After making his fortune in the grocery business, Argentine D’Odd has developed a raft of social pretension and acquired property and ancestry to match. He now lives in a moated Mediaeval castle, with his own coat of arms and a carefully chosen gallery of instant ancestor portraits. All his new and venerable home lacks is a resident ghost, and now his wife’s resourceful cousin, Jack Brocket, has met a man in a pub who can remedy that defect…

Writing and publication history

Charles Doyle illustration from
Friendly Hands and Kind Words
The story was submitted to James Hogg, editor of London Society, a magazine that was a lifeline for the young Conan Doyle when a struggling doctor in Southsea. Hogg’s £10 advance for My Friend the Murderer enabled Conan Doyle to lay down his first quarter’s rent on Bush Villas.

Hogg had also published illustrations by Conan Doyle’s father, Charles Altamont Doyle, including that featured here, which is taken from Friendly Hands and Kindly Words: Stories Illustrative of the Law of Kindness, the Power of Perseverance, and the Advantages of Little Helps (1862).

=== QUESTIONS ===
- 1) In the passage on the castle ghost story and its publication, what amount did Hogg advance for My Friend the Murderer?
- 2) Copy out everything in the castle ghost story passage from "Writing and publication" down to "on Bush Villas.".
- 3) Write what comes next in the passage on the castle ghost story and its publication history, picking up after its final sentence.

(Saved entries)
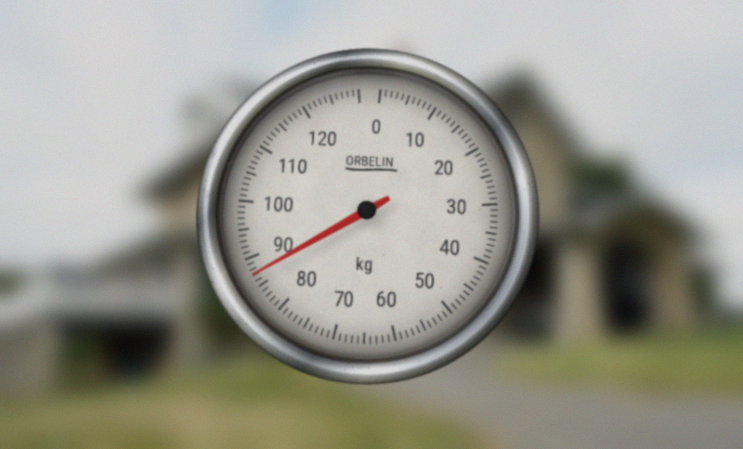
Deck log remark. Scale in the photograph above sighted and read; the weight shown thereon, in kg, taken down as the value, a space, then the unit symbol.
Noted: 87 kg
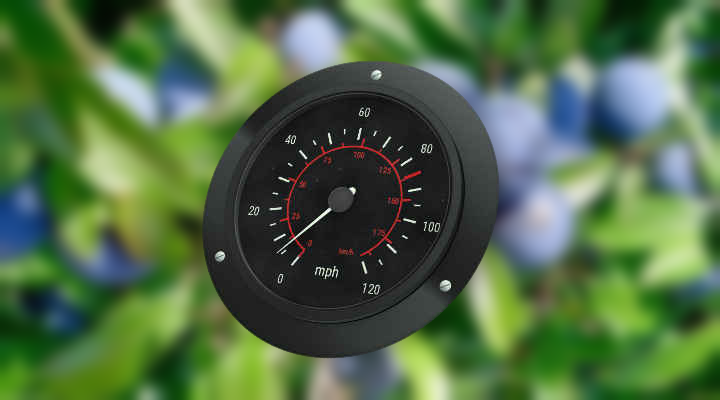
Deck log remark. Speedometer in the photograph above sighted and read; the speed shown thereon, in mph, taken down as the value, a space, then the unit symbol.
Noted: 5 mph
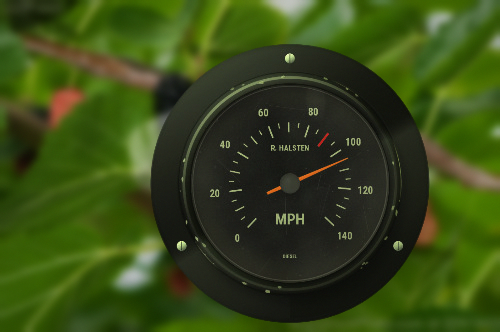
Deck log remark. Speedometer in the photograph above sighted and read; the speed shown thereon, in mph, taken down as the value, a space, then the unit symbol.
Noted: 105 mph
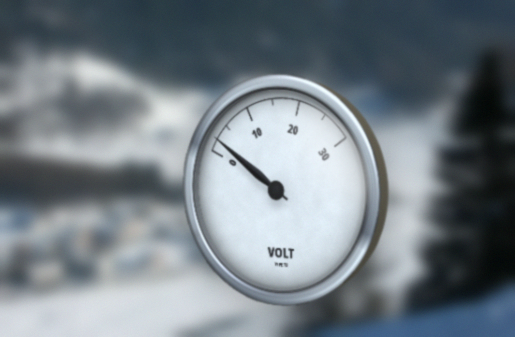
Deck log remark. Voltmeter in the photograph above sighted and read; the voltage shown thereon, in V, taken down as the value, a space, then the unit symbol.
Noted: 2.5 V
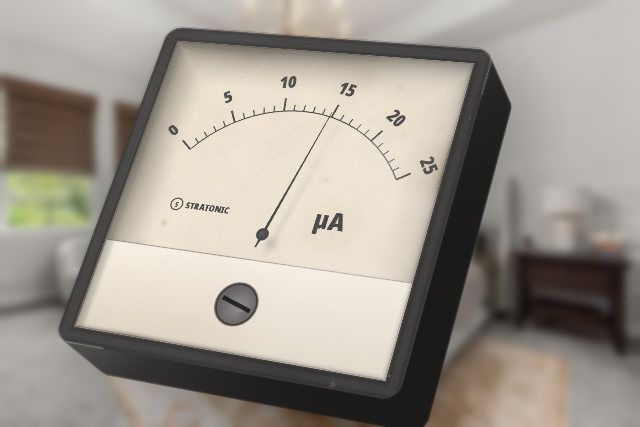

=== ACTIVITY ANSWERS ===
- 1) £10.

- 2)
Writing and publication history

Charles Doyle illustration from
Friendly Hands and Kind Words
The story was submitted to James Hogg, editor of London Society, a magazine that was a lifeline for the young Conan Doyle when a struggling doctor in Southsea. Hogg’s £10 advance for My Friend the Murderer enabled Conan Doyle to lay down his first quarter’s rent on Bush Villas.

- 3)
Between 1880-1885, London Society printed eleven of Conan Doyle’s stories, from ‘The American’s Tale’ to ‘The Parson of Jackman’s Gulch’. In March 1882, Hogg described Conan Doyle as “one of the coming men in literature.”

‘Selecting a Ghost’ was written in Summer 1883, as is evidence by a letter from Conan Doyle to his mother in which he described a disagreement with Hogg over advanced payment for a short story about a three -eyed man which appears never to have been completed.

The story was first published in London Society in December 1883, and in the New York Times in the USA that same month.

Conan Doyle and Hogg eventually fell out. After the story appeared in Dreamlands and Ghostland (1887), it reappeared in Mysteries and Adventures, an unendorsed collection of Conan Doyle’s early fiction for London Society, edited by Hogg, in 1889. Conan Doyle was incensed and referred to it as a “pirated edition.”

The story was published variously as ‘Selecting a Ghost: The Ghosts of Goresthorpe Grange’, ‘The Ghosts of Goresthorpe Grange’, ‘The Secret of Goresthorpe Grange’ and ‘The Secret of the Grange’ so tracing it can become quite difficult at times. Conan Doyle never anthologised it.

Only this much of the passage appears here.